Zu erledigende Aufgabe: Gib die Zeilen aller Datensätze noch einmal wieder und ersetze dabei „phylum“ durch „division“, ohne sonst etwas zu verändern. Lass die Bilder in deiner Antwort weg.
##########
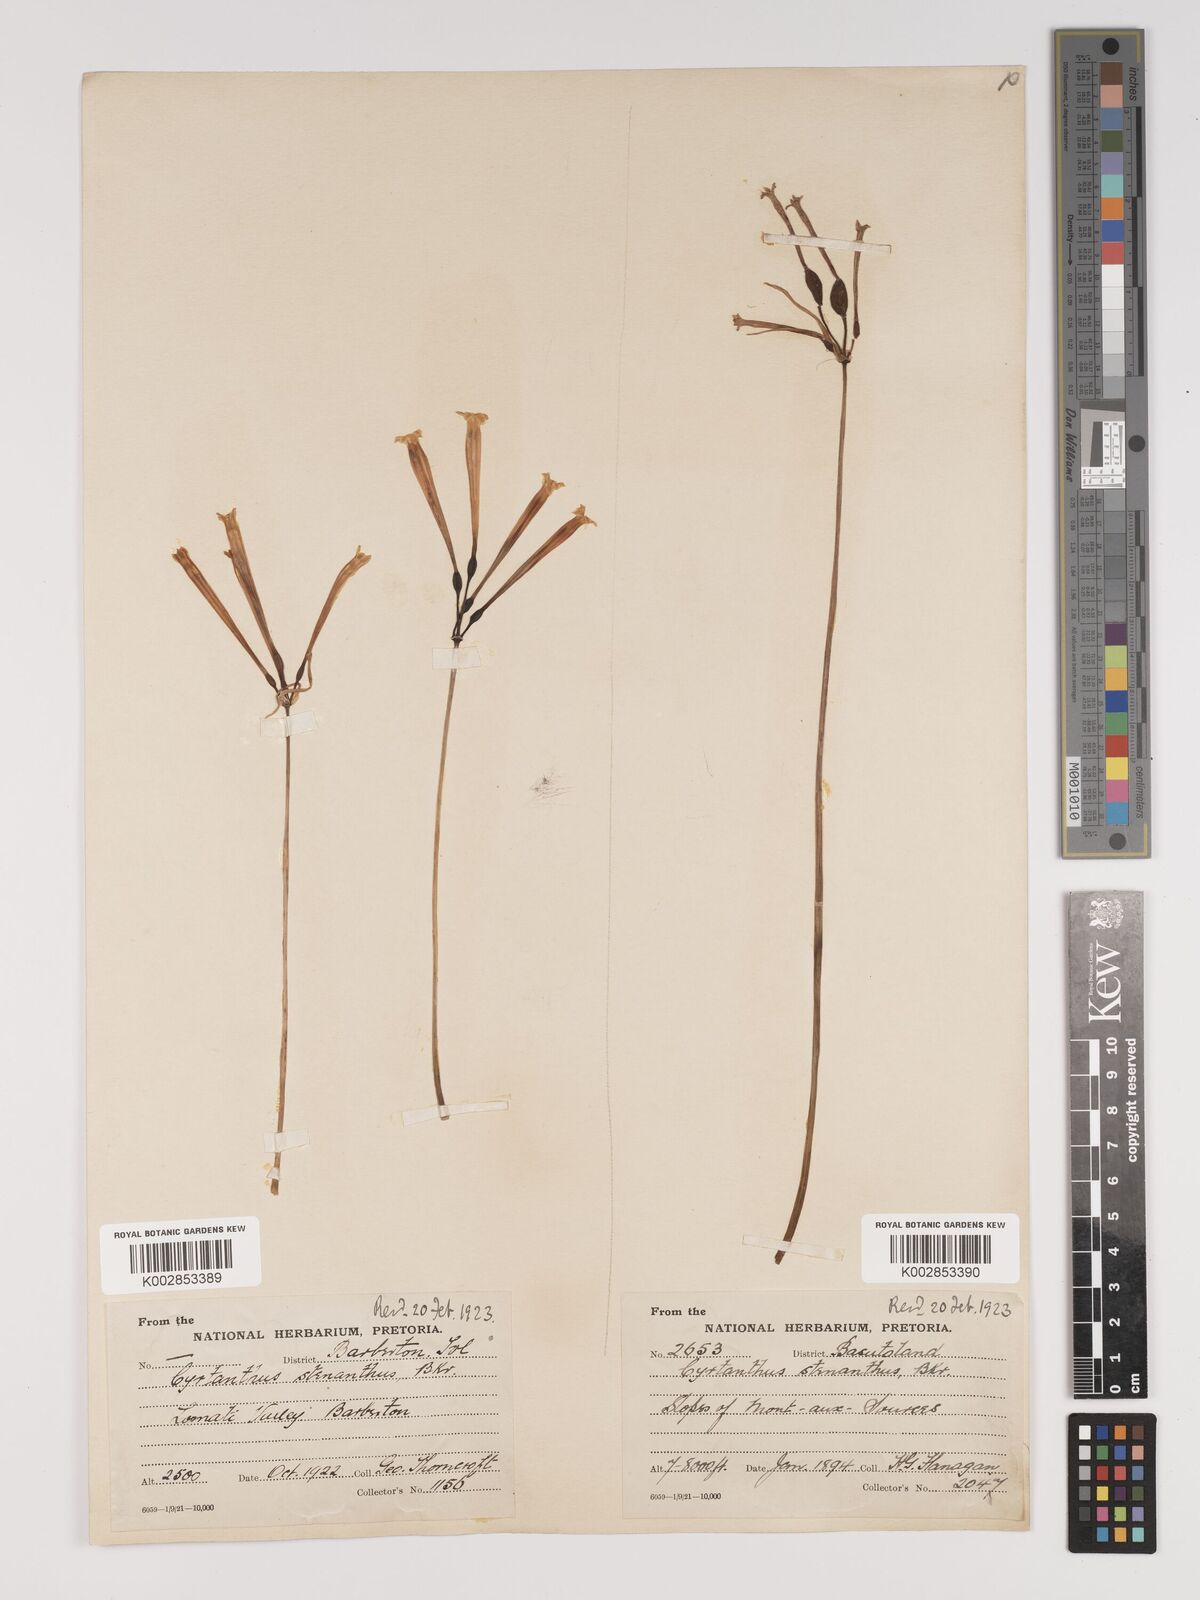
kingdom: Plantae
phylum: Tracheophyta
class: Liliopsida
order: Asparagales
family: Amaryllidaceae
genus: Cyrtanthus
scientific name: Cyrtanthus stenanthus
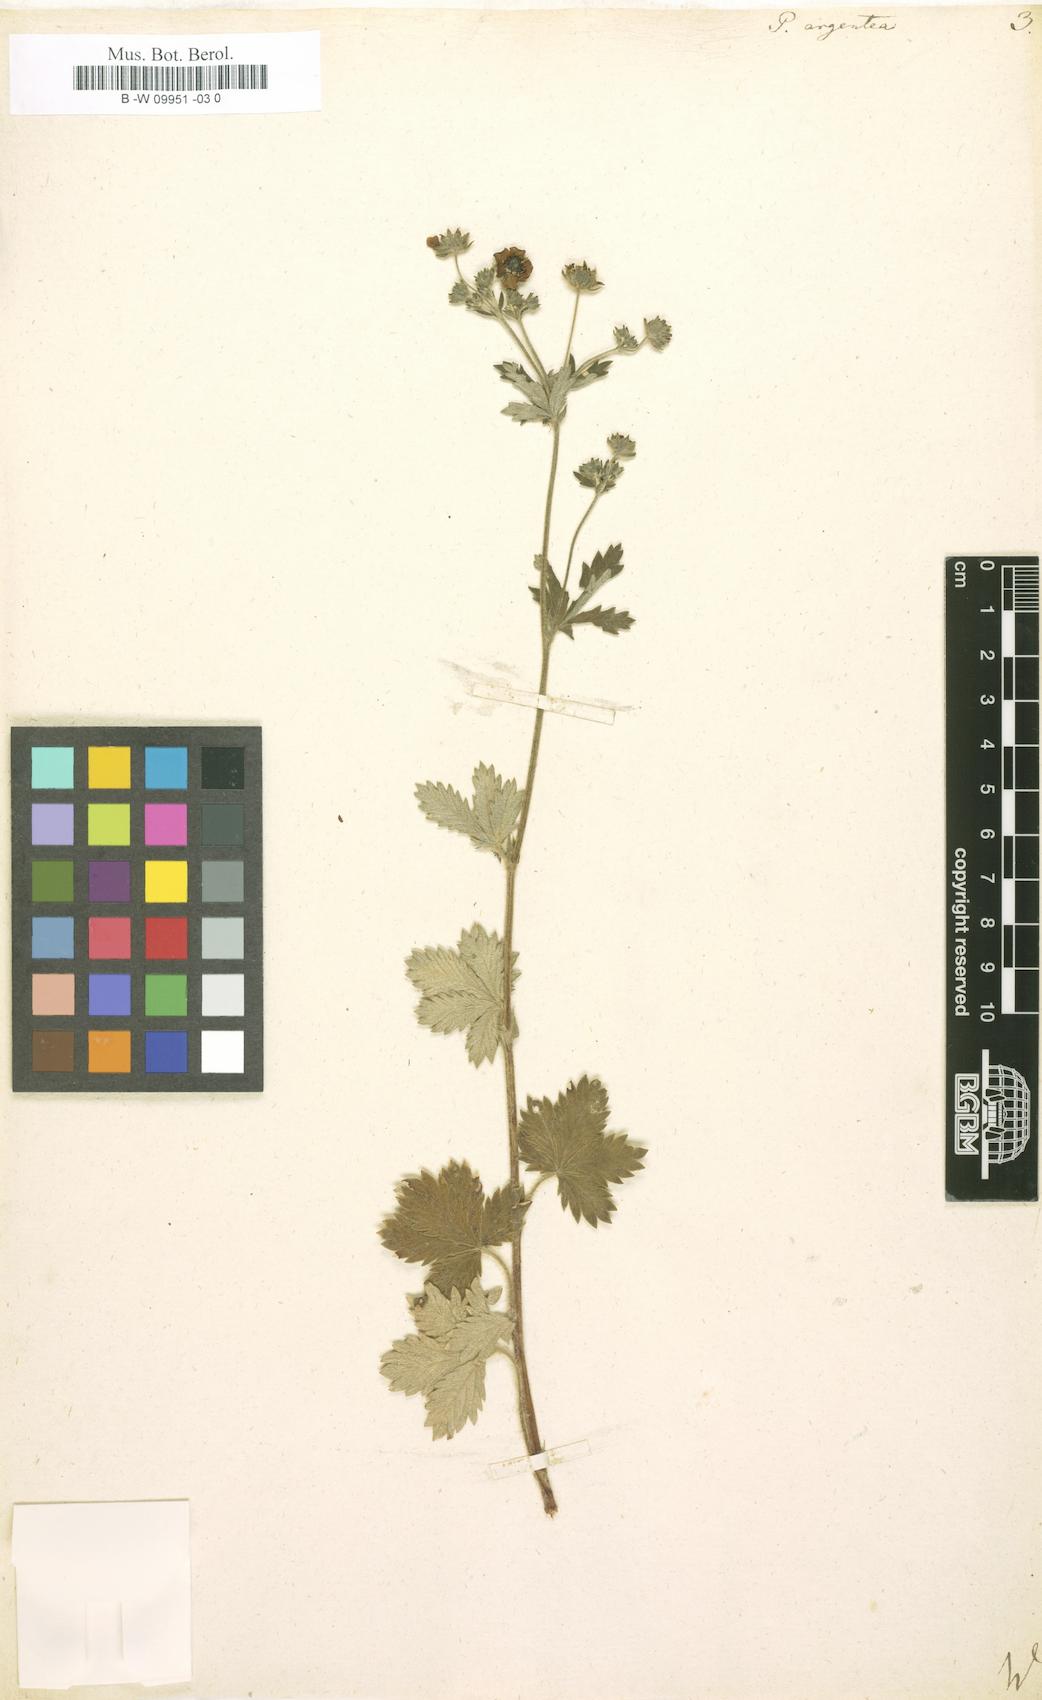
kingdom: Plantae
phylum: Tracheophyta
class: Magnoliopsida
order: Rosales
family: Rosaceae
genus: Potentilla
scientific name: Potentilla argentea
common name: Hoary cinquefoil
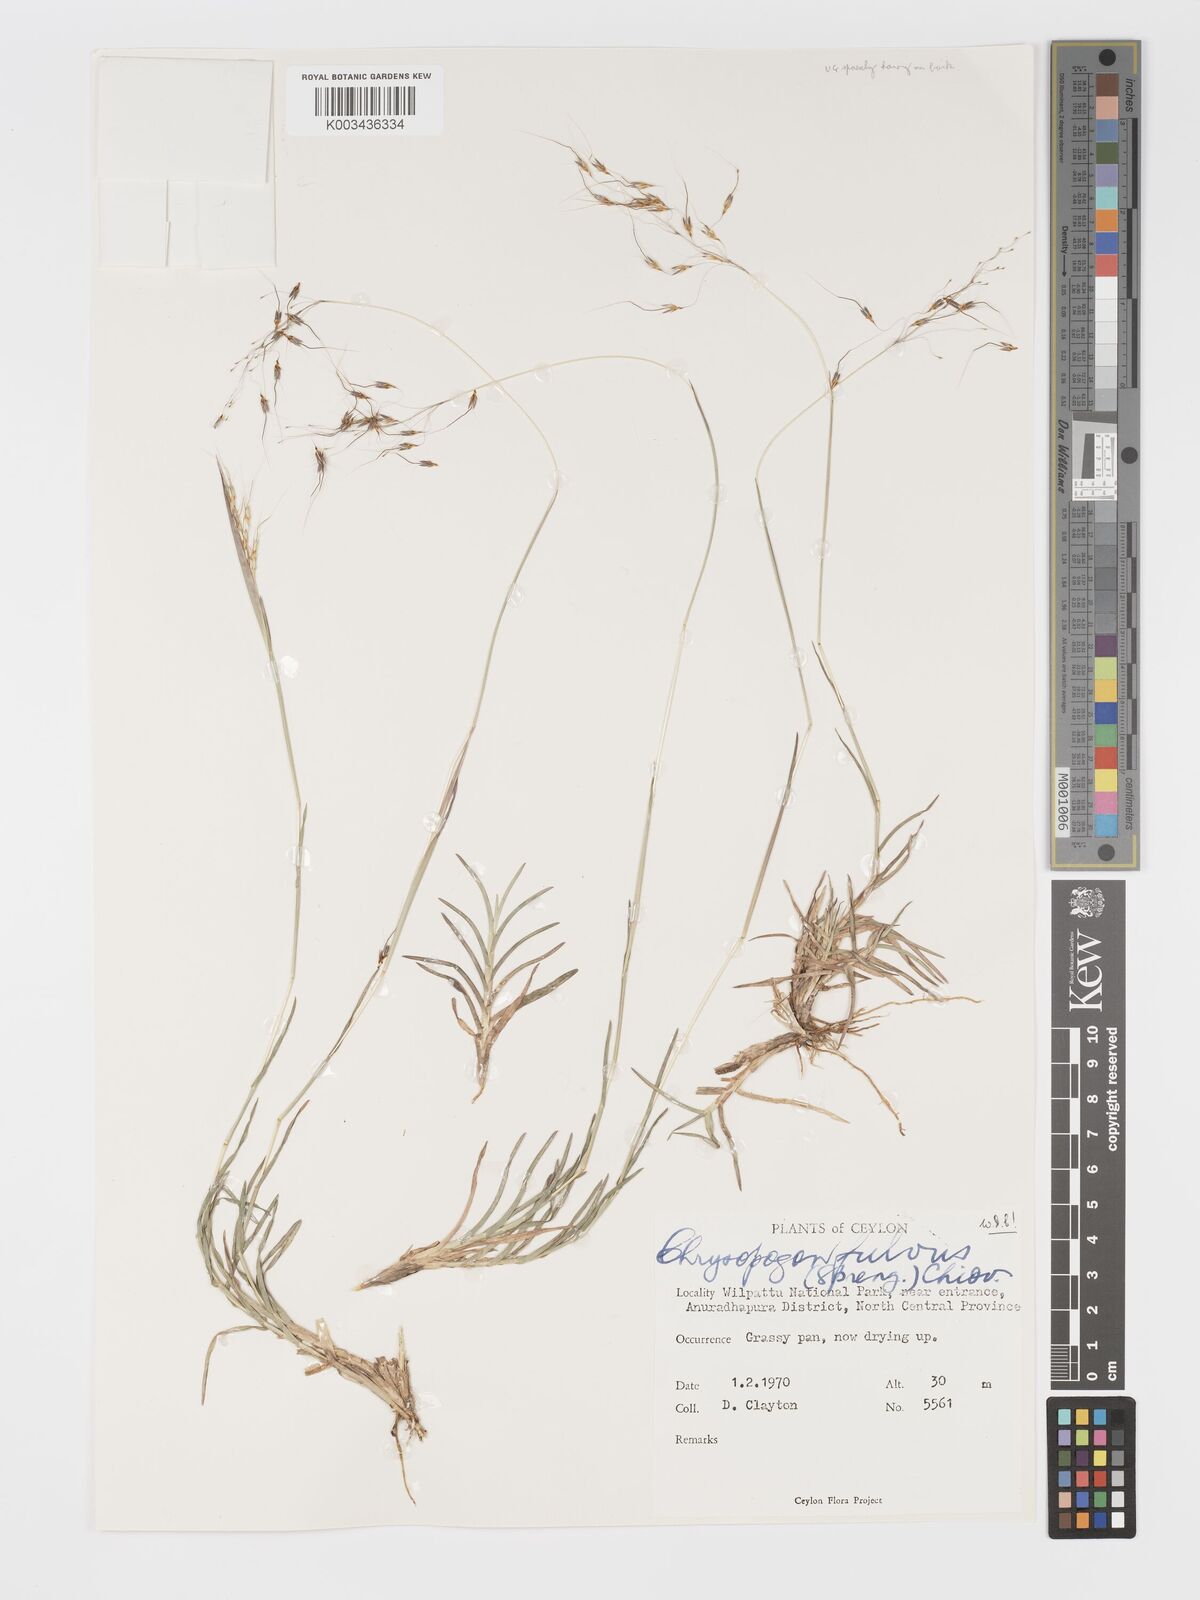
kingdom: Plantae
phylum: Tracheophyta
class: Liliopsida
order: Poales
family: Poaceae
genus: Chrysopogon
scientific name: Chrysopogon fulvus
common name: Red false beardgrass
##########
Ergebnis der Übung:
kingdom: Plantae
division: Tracheophyta
class: Liliopsida
order: Asparagales
family: Amaryllidaceae
genus: Cyrtanthus
scientific name: Cyrtanthus stenanthus
kingdom: Plantae
division: Tracheophyta
class: Magnoliopsida
order: Rosales
family: Rosaceae
genus: Potentilla
scientific name: Potentilla argentea
common name: Hoary cinquefoil
kingdom: Plantae
division: Tracheophyta
class: Liliopsida
order: Poales
family: Poaceae
genus: Chrysopogon
scientific name: Chrysopogon fulvus
common name: Red false beardgrass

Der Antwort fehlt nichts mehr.